[Data records]
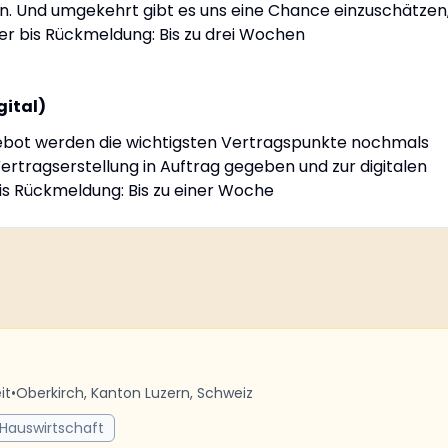
. Und umgekehrt gibt es uns eine Chance einzuschätzen
er bis Rückmeldung: Bis zu drei Wochen
gital)
bot werden die wichtigsten Vertragspunkte nochmals
 Vertragserstellung in Auftrag gegeben und zur digitalen
bis Rückmeldung: Bis zu einer Woche
it
•
Oberkirch, Kanton Luzern, Schweiz
 Hauswirtschaft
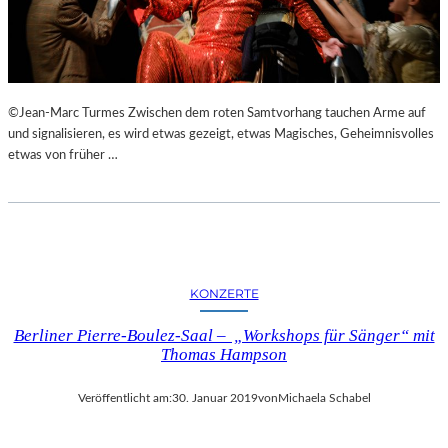
N
S
T
A
L
©Jean-Marc Turmes Zwischen dem roten Samtvorhang tauchen Arme auf
T
und signalisieren, es wird etwas gezeigt, etwas Magisches, Geheimnisvolles
U
etwas von früher …
N
G
E
N
,
L
U
KONZERTE
K
U
Berliner Pierre-Boulez-Saal – „Workshops für Sänger“ mit
L
Thomas Hampson
L
I
Veröffentlicht am:
30. Januar 2019
von
Michaela Schabel
S
C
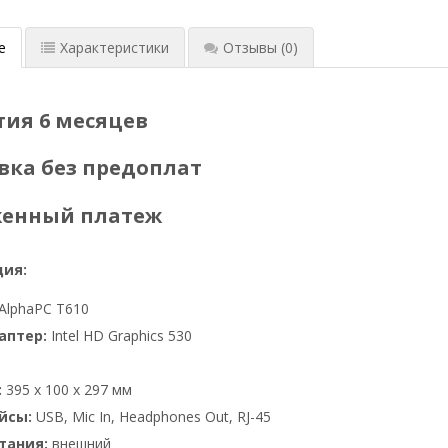
е
Характеристики
Отзывы
(0)
тия 6 месяцев
вка без предоплат
женный платеж
ия:
AlphaPC T610
аптер:
Intel HD Graphics 530
:
395 x 100 x 297 мм
йсы:
USB, Mic In, Headphones Out, RJ-45
тания:
внешний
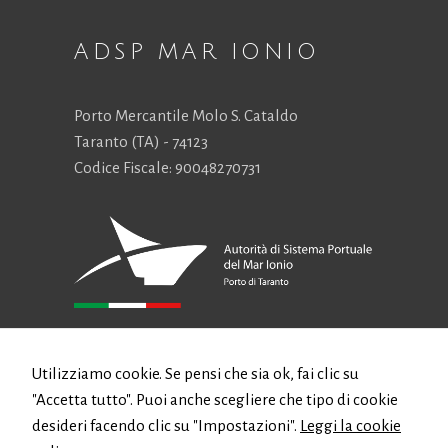
ADSP MAR IONIO
Porto Mercantile Molo S. Cataldo
Taranto (TA) - 74123
Codice Fiscale: 90048270731
CONTATTI
Utilizziamo cookie. Se pensi che sia ok, fai clic su
"Accetta tutto". Puoi anche scegliere che tipo di cookie
Email:
authority@port.taranto.it
desideri facendo clic su "Impostazioni".
Leggi la cookie
PEC:
protocollo.autportta@postecert.it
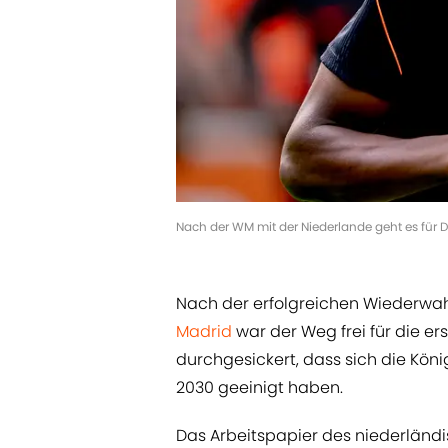
Nach der WM mit der Niederlande geht es für D
Nach der erfolgreichen Wiederwahl
Madrid
war der Weg frei für die e
durchgesickert, dass sich die Köni
2030 geeinigt haben.
Das Arbeitspapier des niederländi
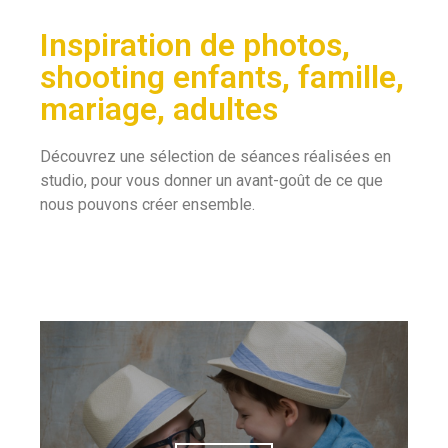
Inspiration de photos,
shooting enfants, famille,
mariage, adultes
Découvrez une sélection de séances réalisées en
studio, pour vous donner un avant-goût de ce que
nous pouvons créer ensemble.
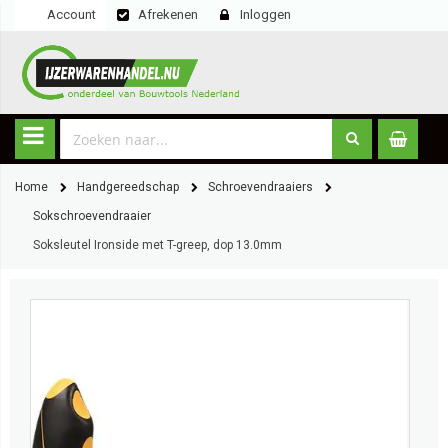
Account
Afrekenen
Inloggen
Home
Handgereedschap
Schroevendraaiers
Sokschroevendraaier
Soksleutel Ironside met T-greep, dop 13.0mm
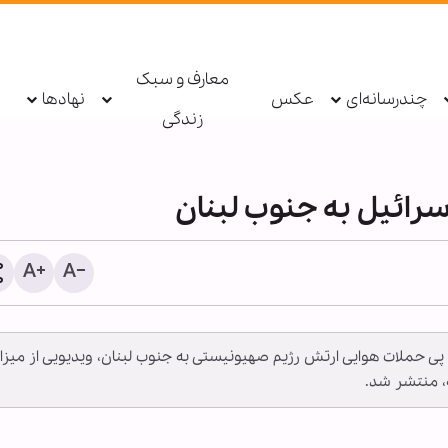
معارف و سبک
چندرسانه‌ای
عکس
نهادها
زندگی
سرائیل به جنوب لبنان
 در پی حملات هوایی ارتش رژیم صهیونیستی به جنوب لبنان، ویدیویی از میزا
راز پیروزی در سخت‌ترین می
، منتشر شد.
از نگاه رهبر شهید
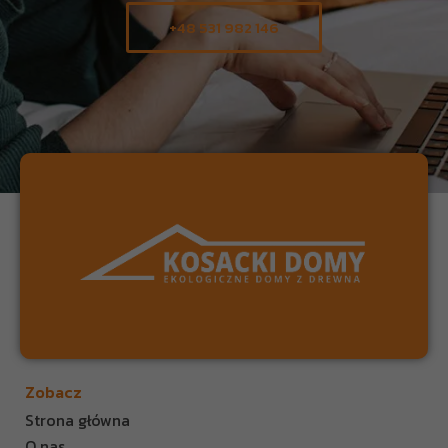
+48 531 982 146
Zobacz
Strona główna
O nas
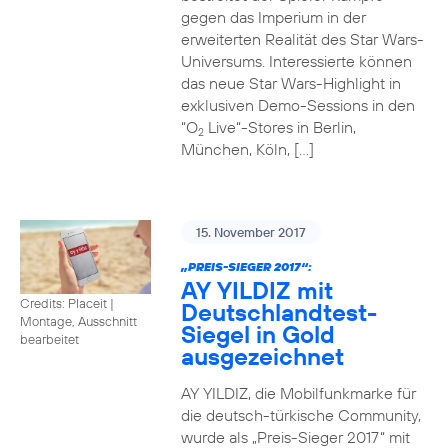
gegen das Imperium in der
erweiterten Realität des Star Wars-
Universums. Interessierte können
das neue Star Wars-Highlight in
exklusiven Demo-Sessions in den
“O
Live“-Stores in Berlin,
2
München, Köln, […]
15. November 2017
„PREIS-SIEGER 2017“:
AY YILDIZ mit
Credits: Placeit
|
Deutschlandtest-
Montage, Ausschnitt
Siegel in Gold
bearbeitet
ausgezeichnet
AY YILDIZ, die Mobilfunkmarke für
die deutsch-türkische Community,
wurde als „Preis-Sieger 2017“ mit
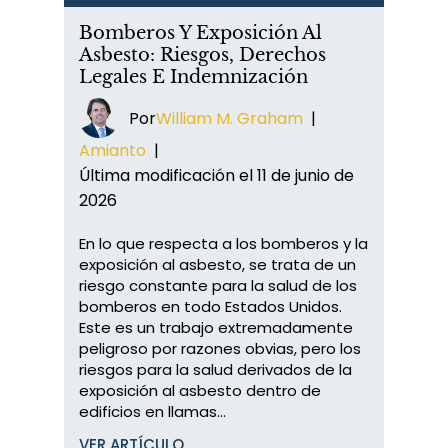
Bomberos Y Exposición Al
Asbesto: Riesgos, Derechos
Legales E Indemnización
Por
William M. Graham
|
Amianto
|
Última modificación el 11 de junio de
2026
En lo que respecta a los bomberos y la
exposición al asbesto, se trata de un
riesgo constante para la salud de los
bomberos en todo Estados Unidos.
Este es un trabajo extremadamente
peligroso por razones obvias, pero los
riesgos para la salud derivados de la
exposición al asbesto dentro de
edificios en llamas...
VER ARTÍCULO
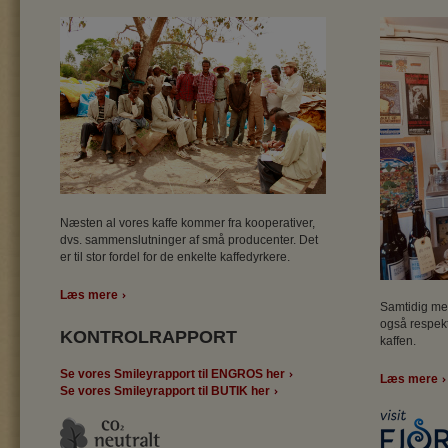
Næsten al vores kaffe kommer fra kooperativer,
dvs. sammenslutninger af små producenter. Det
er til stor fordel for de enkelte kaffedyrkere.
Læs mere
Samtidig med
også respekt
KONTROLRAPPORT
kaffen.
Se vores Smileyrapport til ENGROS her
Læs mere
Se vores Smileyrapport til BUTIK her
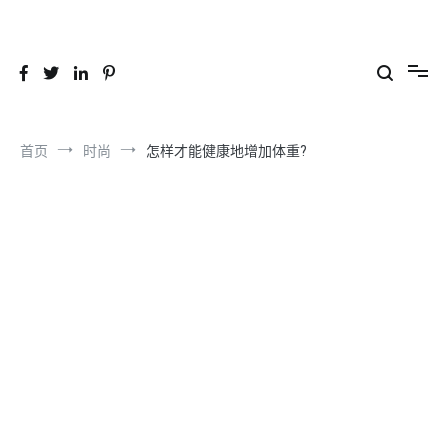
跳
到
26YC
-Air to Air Heat Exchangers & Waste Heat Recovery Solutions
内
容
首页
时尚
怎样才能健康地增加体重?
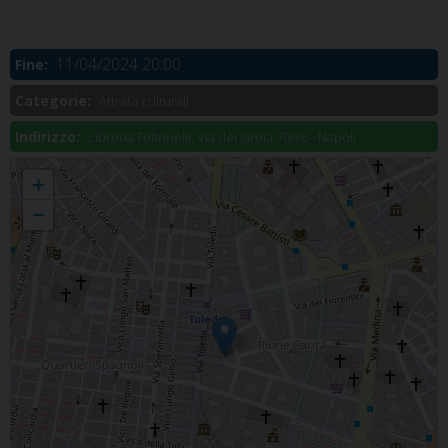
11/04/2024 20:00
Fine:
Categorie:
Attività culturali
Indirizzo:
Libreria Feltrinelli, Via dei Greci 70/76 - Napoli
Presentazione del libro "Don Peppino Diana"
+
−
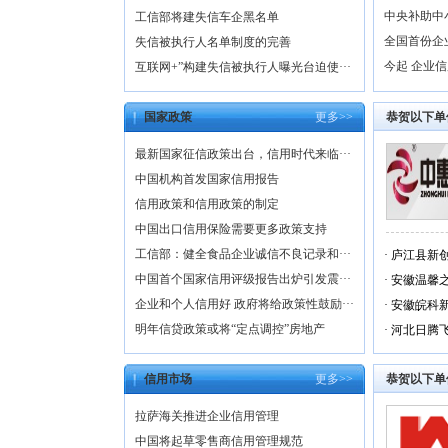
中央补助中
工信部将建失信车企黑名单
全国首份企
失信被执行人名单制度的完善
今起 企业
互联网+”构建失信被执行人曝光台迫使···
国家政策
更多>>
恭贺以下单
最新国家征信政策出台，信用时代来临···
中国机构首发国家信用报告
信用政策和信用政策的制定
中国出口信用保险需要更多政策支持
工信部：健全食品企业诚信不良记录和···
·
庐江县新
中国首个国家信用评级报告出炉引发震···
·
安徽温馨
企业和个人信用好 政府将给政策性鼓励···
·
安徽皖科
明年信贷政策或将“定点调控”房地产
·
河北日腾
信用市场
更多>>
恭贺以下单
拉萨海关推进企业信用管理
中国将起草零售商信用管理规范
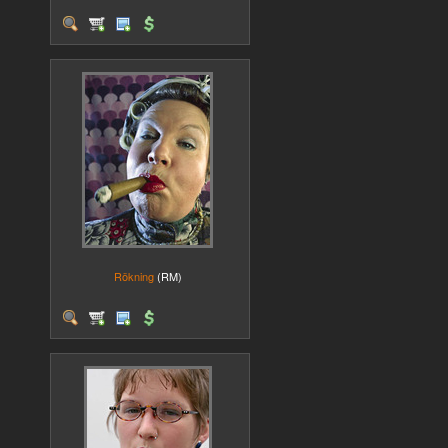
Rökning
(RM)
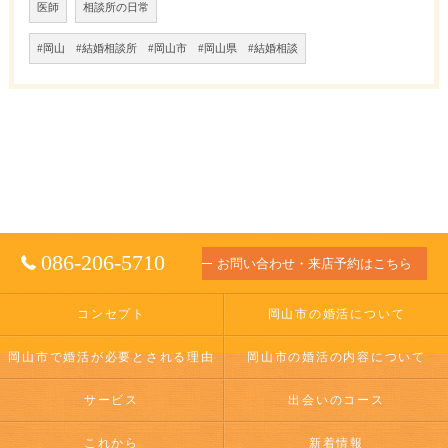
医師
相談所の日常
#岡山 #結婚相談所 #岡山市 #岡山県 #結婚相談
086-206-5710
お問い合わせ・来店予約はこちら
コンセプト
岡山市の婚活について
岡山市で婚活が必要とされる理由
岡山市の婚活の内容について
サービス
出会いのコース
これから
新着情報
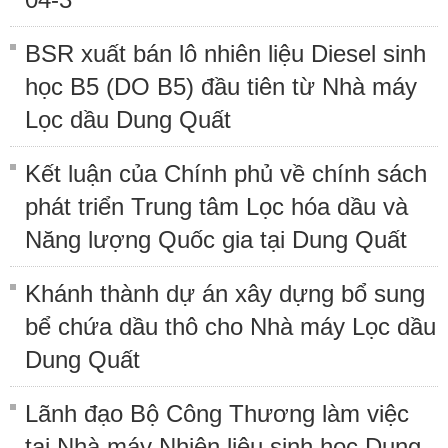
BSR xuất bán lô nhiên liệu Diesel sinh
học B5 (DO B5) đầu tiên từ Nhà máy
Lọc dầu Dung Quất
Kết luận của Chính phủ về chính sách
phát triển Trung tâm Lọc hóa dầu và
Năng lượng Quốc gia tại Dung Quất
Khánh thành dự án xây dựng bổ sung
bể chứa dầu thô cho Nhà máy Lọc dầu
Dung Quất
Lãnh đạo Bộ Công Thương làm việc
tại Nhà máy Nhiên liệu sinh học Dung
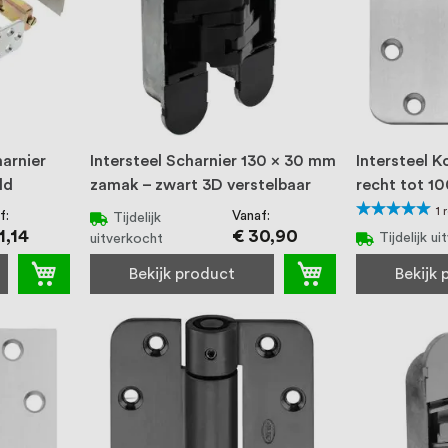
arnier
Intersteel Scharnier 130 x 30 mm
Intersteel K
ld
zamak – zwart 3D verstelbaar
recht tot 10
Waardering:
1
f
Vanaf
Tijdelijk
100%
1,14
€ 30,90
Tijdelijk u
uitverkocht
Bekijk product
Bekijk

• WORK TASK:
Please convert the lines from the start of the records through the line containing "Hauswirtschaft" into a JSON list of strings, with one string per line and blank lines omitted. Leave the pictures out of the list.

• ANSWER BELOW:
[
  ". Und umgekehrt gibt es uns eine Chance einzuschätzen",
  "er bis Rückmeldung: Bis zu drei Wochen",
  "gital)",
  "bot werden die wichtigsten Vertragspunkte nochmals",
  " Vertragserstellung in Auftrag gegeben und zur digitalen",
  "bis Rückmeldung: Bis zu einer Woche",
  "it",
  "•",
  "Oberkirch, Kanton Luzern, Schweiz",
  " Hauswirtschaft"
]